Наиболее общими вопросами, которые стояли перед людьми, были вопросы жизни и смерти, отношения к природе, представления о месте человека в природе, отношение с животным миром, землей, другими людьми т.е. все то, что составляет, в конечном счете, культуру как целостную систему. В зависимости от того, как решались эти общие вопросы, каким образом создавалась мировоззренческая схема, можно сказать, "основной миф", вокруг которого объединялись другие, вторичные мотивы такового было и конкретное проявление; в нашем случае - отношение к голове и сопутствующие ей темы.
Можно отметить, что мотив плодородия земли и человека, связанный с головой, один из наиболее распространенных в культурах мира. Но в системе жизни/смерти, возрождения=воплощения этот мотив является только вариантом, проявлением более общего понятия - существования общей жизненной силы. Эта сила может уходить, приходить, концентрироваться, и в таком последнем виде ее могут использовать в разрешении ряда вопросов, в том числе и вопросов власти. Видимо поэтому так часты случаи концентрации большого количества голов и черепов в какой-то определенной точке пространства, зафиксированные источниками на протяжении эпох со времен неолита до конца XIX в. (напр., в виде пирамид из голов).

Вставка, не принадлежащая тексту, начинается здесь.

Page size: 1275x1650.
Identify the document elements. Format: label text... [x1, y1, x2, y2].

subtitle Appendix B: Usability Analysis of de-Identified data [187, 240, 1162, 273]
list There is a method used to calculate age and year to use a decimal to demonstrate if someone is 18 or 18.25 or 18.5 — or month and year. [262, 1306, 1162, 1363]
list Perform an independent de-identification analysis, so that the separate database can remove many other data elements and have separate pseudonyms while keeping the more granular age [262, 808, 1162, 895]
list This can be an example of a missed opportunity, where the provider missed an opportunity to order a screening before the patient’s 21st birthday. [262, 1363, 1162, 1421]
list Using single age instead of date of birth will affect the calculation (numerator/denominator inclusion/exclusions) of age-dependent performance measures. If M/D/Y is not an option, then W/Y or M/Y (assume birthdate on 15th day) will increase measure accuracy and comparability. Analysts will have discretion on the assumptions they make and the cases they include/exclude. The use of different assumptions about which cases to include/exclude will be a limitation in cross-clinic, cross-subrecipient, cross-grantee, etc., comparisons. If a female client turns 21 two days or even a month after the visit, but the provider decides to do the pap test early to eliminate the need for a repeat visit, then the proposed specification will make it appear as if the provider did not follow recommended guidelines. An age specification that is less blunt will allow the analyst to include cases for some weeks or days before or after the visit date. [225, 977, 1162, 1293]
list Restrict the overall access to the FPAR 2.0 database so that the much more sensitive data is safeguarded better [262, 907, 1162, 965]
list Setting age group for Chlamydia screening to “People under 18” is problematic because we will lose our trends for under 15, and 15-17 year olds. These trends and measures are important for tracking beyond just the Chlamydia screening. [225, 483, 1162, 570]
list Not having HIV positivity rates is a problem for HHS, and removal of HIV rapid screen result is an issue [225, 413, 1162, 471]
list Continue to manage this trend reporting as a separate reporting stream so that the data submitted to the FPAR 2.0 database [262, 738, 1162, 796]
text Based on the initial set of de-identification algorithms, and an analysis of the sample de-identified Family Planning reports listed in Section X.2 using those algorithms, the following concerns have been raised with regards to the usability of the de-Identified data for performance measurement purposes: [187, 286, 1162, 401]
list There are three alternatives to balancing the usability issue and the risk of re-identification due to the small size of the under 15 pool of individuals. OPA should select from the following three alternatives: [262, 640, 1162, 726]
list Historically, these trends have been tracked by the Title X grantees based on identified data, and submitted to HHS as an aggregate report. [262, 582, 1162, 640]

По многим признакам, создавая такие концентрации голов, инициаторы этих сооружений хотели получить ту силу, близкую той, о которой мы говорили в первой главе, силу, которая суммирует силы разных людей, одновременно изымая ее у противника. Эта сила выступает у разных народов под разными названиями (харизма, фарн, дэ, мана и т.д.). Каждая из них концептуально обоснована с точки зрения господствующей мировоз-зренческой схемы, типичной для конкретных историко-культурных областей. В зависимости от основных установок, с этой силой могут бороться, разрушать, добывать, концентрировать, использовать для собственной цели. Аналогично, ее, вместе с головой, могут скрывать, охранять в рамках этнической политической или иной общности. С утратой головы эта сила или часть ее, которая воплощается после смерти одного из ее носителей в каком-либо другом члене того же общества, покидает социум, уходя, вместе с именем человека, в другой этносоциальный организм. Утрата головы члена общества, морально оцениваемая как позор, инициирует стремление вернуть ее с целью приобщения. Впрочем, можно добыть голову аналогичного социально-политического "качества" для компенсации нарушения равновесия в социуме, утратившем ее, то есть для повышения жизнестойкости социального организма (с возможным последующим подзахоронением к чужому для нее телу).

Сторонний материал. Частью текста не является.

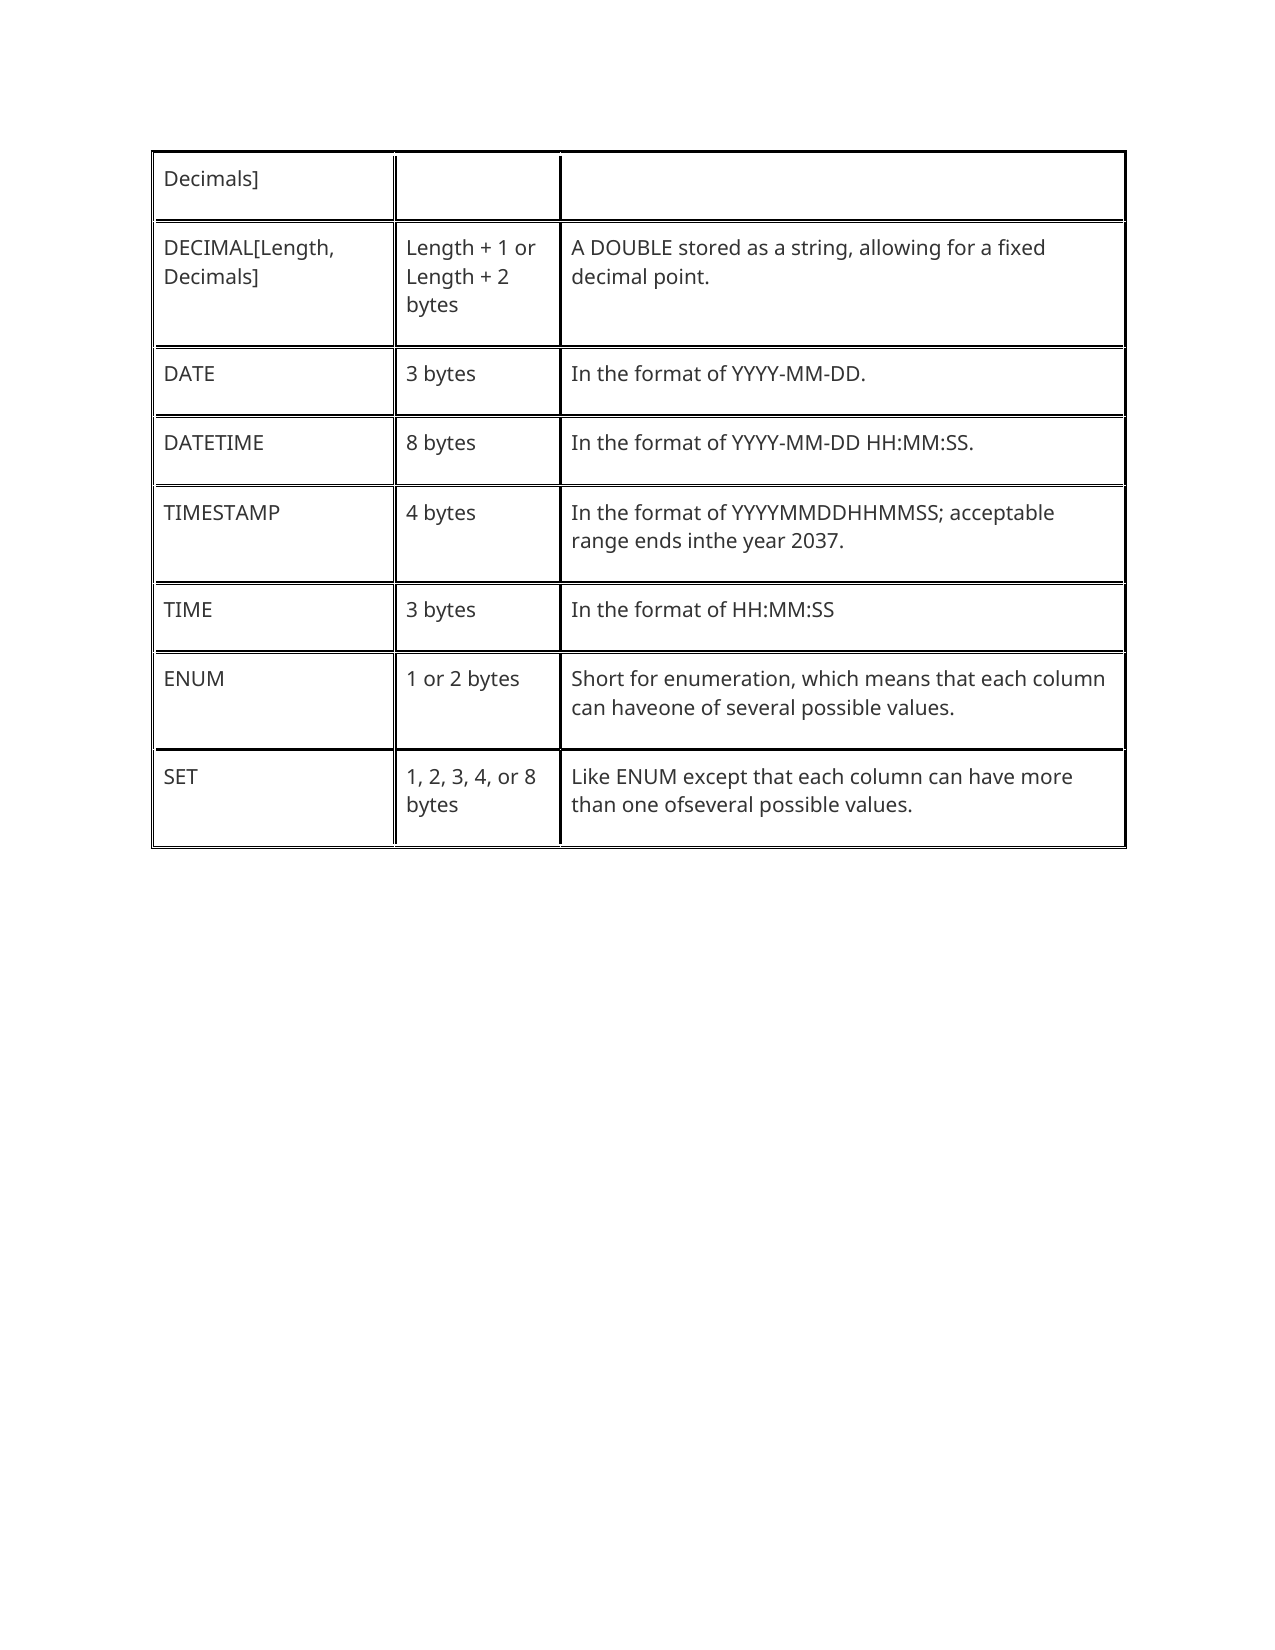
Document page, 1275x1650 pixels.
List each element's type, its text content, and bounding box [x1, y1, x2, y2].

table_cell Short for enumeration, which means that each column can haveone of several possible values. [562, 650, 1125, 748]
table_cell 1 or 2 bytes [397, 654, 559, 748]
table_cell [560, 153, 1124, 219]
table_cell 8 bytes [397, 418, 559, 483]
table_cell 3 bytes [397, 585, 559, 650]
table_cell ENUM [154, 650, 393, 748]
table_cell A DOUBLE stored as a string, allowing for a fixed decimal point. [562, 219, 1125, 345]
table_cell In the format of YYYY-MM-DD. [562, 345, 1125, 414]
table_cell DATE [154, 345, 393, 414]
table_cell TIMESTAMP [154, 484, 393, 581]
table_cell 3 bytes [397, 349, 559, 414]
table_cell 4 bytes [397, 487, 559, 581]
table_cell DATETIME [154, 414, 393, 483]
table_cell In the format of YYYY-MM-DD HH:MM:SS. [562, 414, 1125, 483]
table_cell TIME [154, 581, 393, 650]
table_cell 1, 2, 3, 4, or 8 bytes [395, 751, 560, 846]
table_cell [154, 152, 395, 219]
table_cell DECIMAL[Length, Decimals] [154, 219, 393, 345]
table_cell SET [152, 748, 395, 846]
table_cell Like ENUM except that each column can have more than one ofseveral possible values. [560, 748, 1126, 846]
table_cell Length + 1 or Length + 2 bytes [397, 223, 559, 345]
table_cell In the format of YYYYMMDDHHMMSS; acceptable range ends inthe year 2037. [562, 484, 1125, 581]
table_cell In the format of HH:MM:SS [562, 581, 1125, 650]
table_cell 8 bytes [395, 153, 560, 219]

Особая тема, связанная с отрубленной головой, ее утилизация. Широко известны варианты изготовления из черепной коробки человеческого черепа чаш; голову именитого противника оправляли в золото и серебро, этой голове оказывали почести, перед ней разыгрывали умилостивлительные представления, перед ней плясали и т.д.

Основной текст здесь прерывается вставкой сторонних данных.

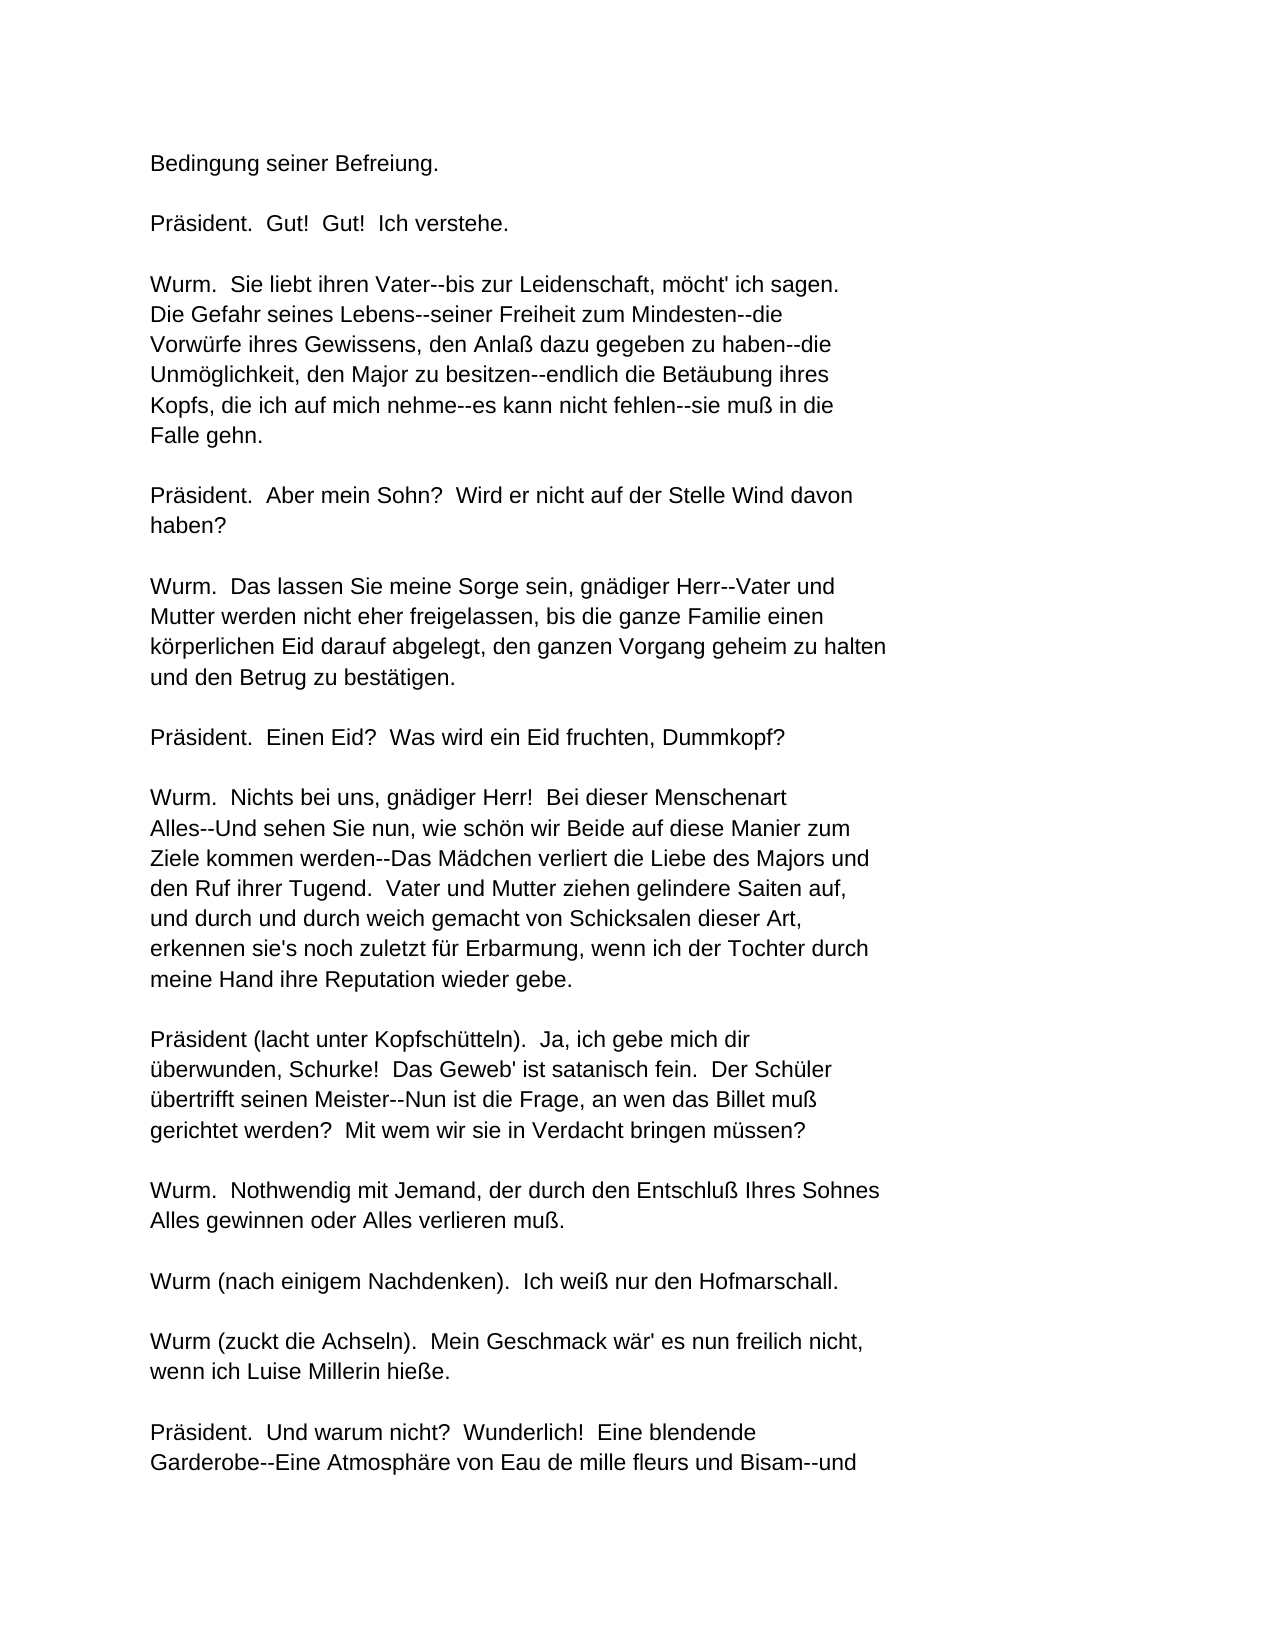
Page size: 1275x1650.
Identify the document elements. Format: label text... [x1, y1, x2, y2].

text körperlichen Eid darauf abgelegt, den ganzen Vorgang geheim zu halten [150, 633, 1125, 660]
text Unmöglichkeit, den Major zu besitzen--endlich die Betäubung ihres [150, 361, 1125, 388]
text haben? [150, 512, 1125, 539]
text Wurm. Das lassen Sie meine Sorge sein, gnädiger Herr--Vater und [150, 573, 1125, 599]
text Präsident. Einen Eid? Was wird ein Eid fruchten, Dummkopf? [150, 724, 1125, 750]
text Wurm. Nichts bei uns, gnädiger Herr! Bei dieser Menschenart [150, 784, 1125, 811]
text übertrifft seinen Meister--Nun ist die Frage, an wen das Billet muß [150, 1086, 1125, 1113]
text erkennen sie's noch zuletzt für Erbarmung, wenn ich der Tochter durch [150, 935, 1125, 962]
text Bedingung seiner Befreiung. [150, 150, 1125, 176]
text Präsident. Gut! Gut! Ich verstehe. [150, 210, 1125, 237]
text und den Betrug zu bestätigen. [150, 663, 1125, 690]
text meine Hand ihre Reputation wieder gebe. [150, 966, 1125, 992]
text und durch und durch weich gemacht von Schicksalen dieser Art, [150, 905, 1125, 932]
text Wurm. Sie liebt ihren Vater--bis zur Leidenschaft, möcht' ich sagen. [150, 271, 1125, 297]
text Garderobe--Eine Atmosphäre von Eau de mille fleurs und Bisam--und [150, 1449, 1125, 1475]
text Präsident (lacht unter Kopfschütteln). Ja, ich gebe mich dir [150, 1026, 1125, 1052]
text wenn ich Luise Millerin hieße. [150, 1358, 1125, 1385]
text Präsident. Und warum nicht? Wunderlich! Eine blendende [150, 1419, 1125, 1445]
text Die Gefahr seines Lebens--seiner Freiheit zum Mindesten--die [150, 301, 1125, 327]
text Falle gehn. [150, 422, 1125, 448]
text Alles--Und sehen Sie nun, wie schön wir Beide auf diese Manier zum [150, 814, 1125, 841]
text Wurm (nach einigem Nachdenken). Ich weiß nur den Hofmarschall. [150, 1268, 1125, 1294]
text Kopfs, die ich auf mich nehme--es kann nicht fehlen--sie muß in die [150, 392, 1125, 418]
text Ziele kommen werden--Das Mädchen verliert die Liebe des Majors und [150, 845, 1125, 871]
text Wurm. Nothwendig mit Jemand, der durch den Entschluß Ihres Sohnes [150, 1177, 1125, 1203]
text überwunden, Schurke! Das Geweb' ist satanisch fein. Der Schüler [150, 1056, 1125, 1083]
text Präsident. Aber mein Sohn? Wird er nicht auf der Stelle Wind davon [150, 482, 1125, 509]
text Vorwürfe ihres Gewissens, den Anlaß dazu gegeben zu haben--die [150, 331, 1125, 358]
text gerichtet werden? Mit wem wir sie in Verdacht bringen müssen? [150, 1117, 1125, 1143]
text Mutter werden nicht eher freigelassen, bis die ganze Familie einen [150, 603, 1125, 629]
text Wurm (zuckt die Achseln). Mein Geschmack wär' es nun freilich nicht, [150, 1328, 1125, 1354]
text den Ruf ihrer Tugend. Vater und Mutter ziehen gelindere Saiten auf, [150, 875, 1125, 901]
text Alles gewinnen oder Alles verlieren muß. [150, 1207, 1125, 1234]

Тема отсеченной головы тесно связана с темой расчленения трупа. Считается, что человек, пройдя жизненный путь на этом свете, должен быть готов к возрождению в новой ипостаси. Состояние готовности в таком случае обычно заключается в наличие целостного скелета. Отсутствие хотя бы одной кости (а иногда и всех ногтей, зубов и волос, которые поэтому собирались на протяжении всей жизни) влечет за собой невозможность возрождения. Тем более это касалось наличия головы как основного вместилища души. Отсюда отсечение головы и расчленение тела было наиболее болезненным наказанием для преступников и могло быть использовано в физической и духовной расправе с политическим противником.
Как видно из представленных материалов, центральноазиатские данные органично вписываются во многие общеазиатские сюжеты, часто их дополняя, и эту вплетенность в контекст мировой культуры надо учитывать при общих интерпретациях. В нем есть общая для Евразии тема исключительного положения головы в теле и космосе, тема наличия в ней особой силы, способствующей организации космоса и социума, основанная, в свою очередь, на теме плодородия как проявления общей жизненной силы, и, соответственно, попытки лишить этой силы конкурирующий этнополитический организм. Отмечается наивное желание суммировать силы разных голов - и с этим своим контекстом "идея головы" инкорпорируется в политический контекст и традиционную политическую культуру. При этом необходимо отметить, что эти представления поразительно близки в самых отдаленных уголках Евразии, также как и формы их проявления, которые, в принципе, достаточно органичны, вполне вычленяемы при помощи аллюзий и аналогий, и достаточно логичны с точки зрения по-своему рационалистического взгляда на мир.
Рассмотренные выше натуралистические аспекты традиционной культуры, которые можно наблюдать в реалиях политической борьбы тюрко-монгольских кочевников, существуют в достаточно логичных идеологических и легитимных рамках мировоззренческой системы. Как следует из материала, эта система предусматривала определенные насильственные действия.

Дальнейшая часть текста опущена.